- [INSTRUCTIONS TO FOLLOW]: In the data that follows, every line containing the word "oder" should be returned.

(RECORDS FOR THIS EXERCISE Opens)

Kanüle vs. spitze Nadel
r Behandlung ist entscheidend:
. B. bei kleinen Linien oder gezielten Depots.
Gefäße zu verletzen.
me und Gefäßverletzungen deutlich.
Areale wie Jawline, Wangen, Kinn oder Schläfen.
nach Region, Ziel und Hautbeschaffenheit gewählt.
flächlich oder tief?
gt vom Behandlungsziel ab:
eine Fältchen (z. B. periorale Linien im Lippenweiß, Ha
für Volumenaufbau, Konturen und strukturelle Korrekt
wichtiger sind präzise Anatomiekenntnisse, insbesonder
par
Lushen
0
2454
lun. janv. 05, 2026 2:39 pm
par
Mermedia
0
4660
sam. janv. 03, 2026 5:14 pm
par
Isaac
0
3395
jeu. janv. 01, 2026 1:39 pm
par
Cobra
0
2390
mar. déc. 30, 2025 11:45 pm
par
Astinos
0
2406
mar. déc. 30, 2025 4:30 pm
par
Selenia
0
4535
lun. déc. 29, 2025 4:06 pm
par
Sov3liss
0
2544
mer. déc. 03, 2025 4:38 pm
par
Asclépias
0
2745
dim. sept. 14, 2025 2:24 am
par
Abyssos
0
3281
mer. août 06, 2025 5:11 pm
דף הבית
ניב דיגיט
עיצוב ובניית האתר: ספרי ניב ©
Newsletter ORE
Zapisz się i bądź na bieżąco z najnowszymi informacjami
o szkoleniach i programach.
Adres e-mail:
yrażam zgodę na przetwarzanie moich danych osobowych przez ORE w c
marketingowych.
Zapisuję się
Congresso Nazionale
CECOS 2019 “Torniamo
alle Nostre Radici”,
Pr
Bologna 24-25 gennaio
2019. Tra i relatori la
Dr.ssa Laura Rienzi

(RECORDS FOR THIS EXERCISE Closes)

- [ANSWER TO THIS PROBLEM]:
. B. bei kleinen Linien oder gezielten Depots.
Areale wie Jawline, Wangen, Kinn oder Schläfen.
flächlich oder tief?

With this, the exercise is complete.